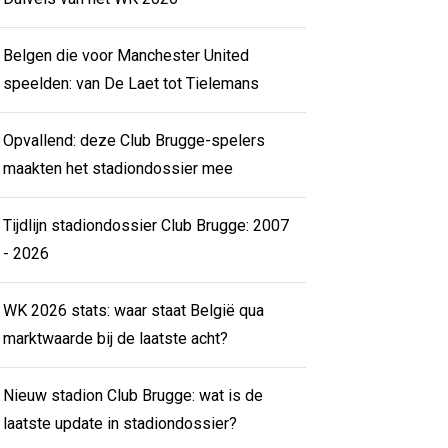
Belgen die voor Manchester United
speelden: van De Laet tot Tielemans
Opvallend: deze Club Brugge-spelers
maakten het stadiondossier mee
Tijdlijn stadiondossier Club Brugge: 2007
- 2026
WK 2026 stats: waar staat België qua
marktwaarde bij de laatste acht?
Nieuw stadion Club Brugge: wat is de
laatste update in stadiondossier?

━━━━

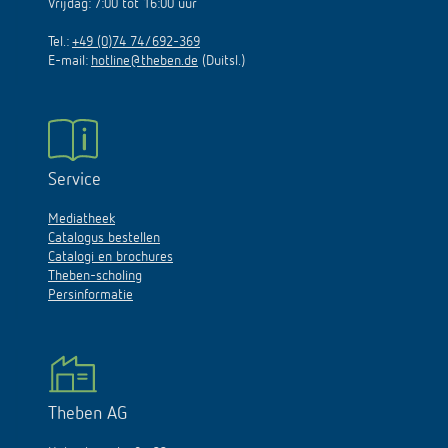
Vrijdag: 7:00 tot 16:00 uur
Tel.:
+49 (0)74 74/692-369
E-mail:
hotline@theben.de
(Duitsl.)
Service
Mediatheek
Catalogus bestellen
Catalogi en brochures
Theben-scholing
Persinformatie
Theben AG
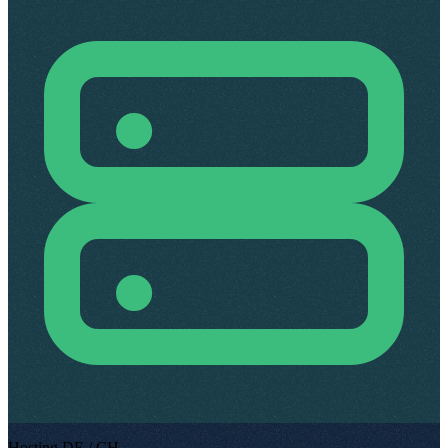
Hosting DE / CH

━━━━

_WHAT THE TASK ASKS_
Would you count the lines of the listing above that hold the string "Club" and give only the resulting number?

_EXERCISE SOLUTION_
3